Investors are already worried about a slowdown of the global economy and rising inflation, and now, Nancy Pelosi’s visit stands to stir-up new levels of anxiety.
Investors are speculating on how Nancy Pelosi’s Taiwan trip could impact global markets, from an accelerated decoupling between two of the world’s largest economies to a discussion about whether China might weaponize its vast holdings of Treasuries.
Overnight, Haven assets swung around as worries about a military response from China evaporated and Treasuries were sold off due to hawkish comments by Federal Reserve officials. After its strongest 4-day run in 2020, the Yen suffered an abrupt turn. Benchmark US yields rose 18 basis points.
Stocks were still under pressure.
Investors are already worried about the possibility of a slowdown in global growth and rising inflation, as such Pelosi’s visit to Taiwan is now becoming a new source of anxiety. Tensions between China, the US, and other countries could exacerbate an already fragile sentiment, and give a boost to safe havens like the dollar or yen while weighing on equities.
Here Are Some Comments from Strategists And Analysts:
China and Treasuries
In a note, Ian Lyngen, a strategist from BMO Capital Markets, wrote that it was only a matter of time before it became apparent that China was using its substantial Treasury holdings as retaliation for Pelosi visiting. If this is true, bearishness should not be excessive as near-term flows are outweighed by negative impacts on the global macro outlook.
Short-term implications may include selling the rumor or purchasing the news. According to Xiadong Bao, Paris fund manager at Edmond de Rothschild Asset Management, China, the official response to market fears thus far has been more measured than expected. However, the market may overlook more important mid and long-term implications. The official US withdrawal from the Asia-Pacific will invariably accelerate US-China disassociation.
Unwinding Risk Premium
Pelosi’s Taiwan trip seemed to go without much geopolitical anxiety, Tapas Strickland (Director of Economics and Markets, National Australia Bank Ltd.) wrote in a note. Some geopolitical risks were priced prior to the event. This trend has reversed with China responding in a strong but not unhinged manner.

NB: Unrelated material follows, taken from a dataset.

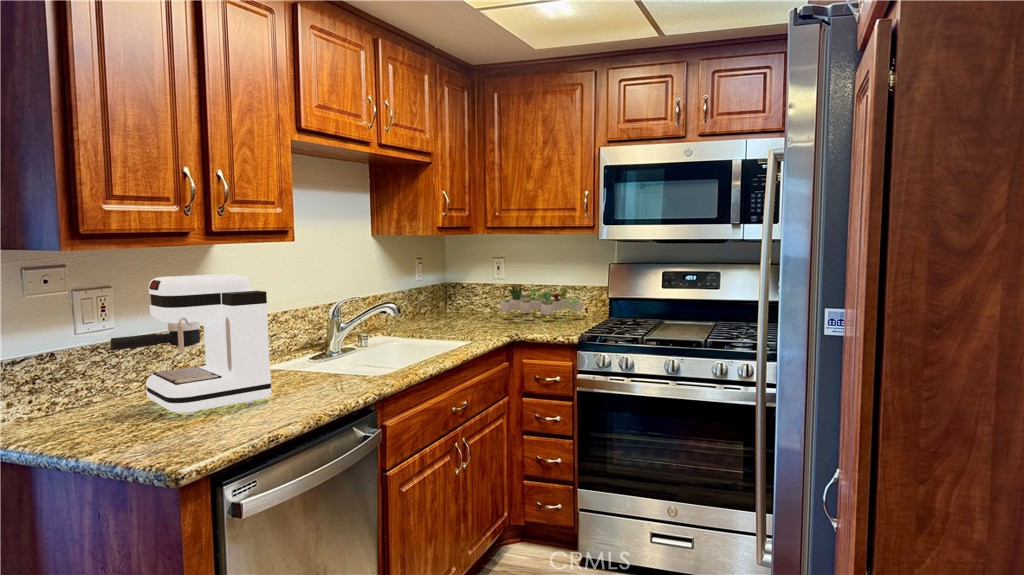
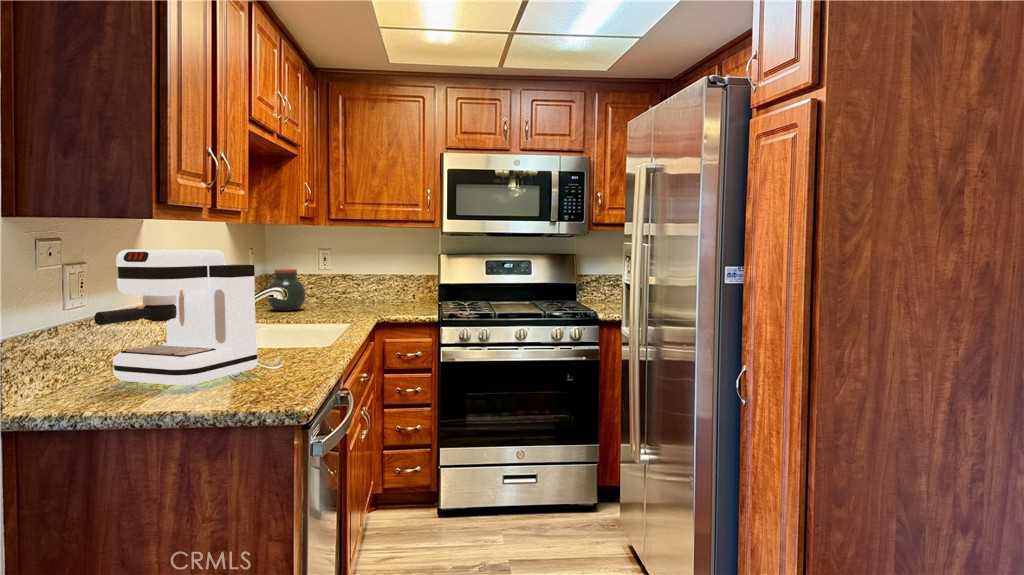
jar: none [427,279,465,322] -> present [267,269,306,311]
succulent plant: present [500,285,583,321] -> none [339,271,415,306]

The increase in yields likely resulted from unwinding premiums.
According to Edward Moya, senior market analyst at Oanda, China’s response to Pelosi’s visit to Taiwan might have an effect on supply chains, demand, and price. This could increase inflationary pressures, Moya said in a note. The tensions around House Speaker Pelosi’s visit to Taiwan could also impact cryptocurrencies, which could lead to them falling in value.
Rational Minds Prevail
Pelosi’s visit against the backdrop of Ukraine is meant to have both a signaling and preventive impact. Corollary Chinese saber-rattling has been the mode of operation and should not be surprising, stated Justin Tang, Director, Head of Asian research at United First Partners. In an assessment of the Chinese economic state, rational minds are expected to prevail over the use of regulations to weaponize trade. Due to the uncertain outlook regarding inflation, rates, and earnings, the trajectory of global asset classes is likely to continue to spiral downwards.
Already, the state of affairs in markets is a little nervous and will likely be down in Asia today. The short-term effect will not be significant if there are no military incursions or stepped-up Chinese military drills. But, it seems unlikely that the conflict will escalate to a point of actual conflict. This would result in a larger share market fall with safe haven assets (US bonds, gold benefitting), but this appears unlikely. In the longer term, it could signal a further increase in cold-war tensions between the West (China/Russia) which will lead to higher risk premiums.
We are confident that the Biden administration won’t let things spiral out of control. Manish Bhargava (a Singapore fund manager at Straits Investment Holdings PTE) said that they are likely to enter into high-level talks to diffuse the situation. Much depends now on China’s countermeasures. While it is unlikely that China will enter into military conflict, there is a growing risk of miscalculations or accidents. A further deterioration in diplomatic relations could lead to a decrease in manufacturing and supply chain efficiency, which in turn can increase inflationary pressures.
According to Jessica Amir, a strategist at Saxo Capital Markets Sydney, Fed speakers also stated that they expect more rate increases. “We believe the tone is set for equity markets for August and the remainder of the year. The risk of geopolitical tensions rising is high. Investors fear that this issue could get worse and are watching defense stocks being bought or sold. We expect the USD to increase in buying and safe havens to return.”
Sentiment to Recover
Investors may be concerned by China’s military exercises in Taiwan, according to Jian Shi Cortesi of GAM Investment Management, Zurich. There is a possibility that the military exercise will end and market sentiment will rebound.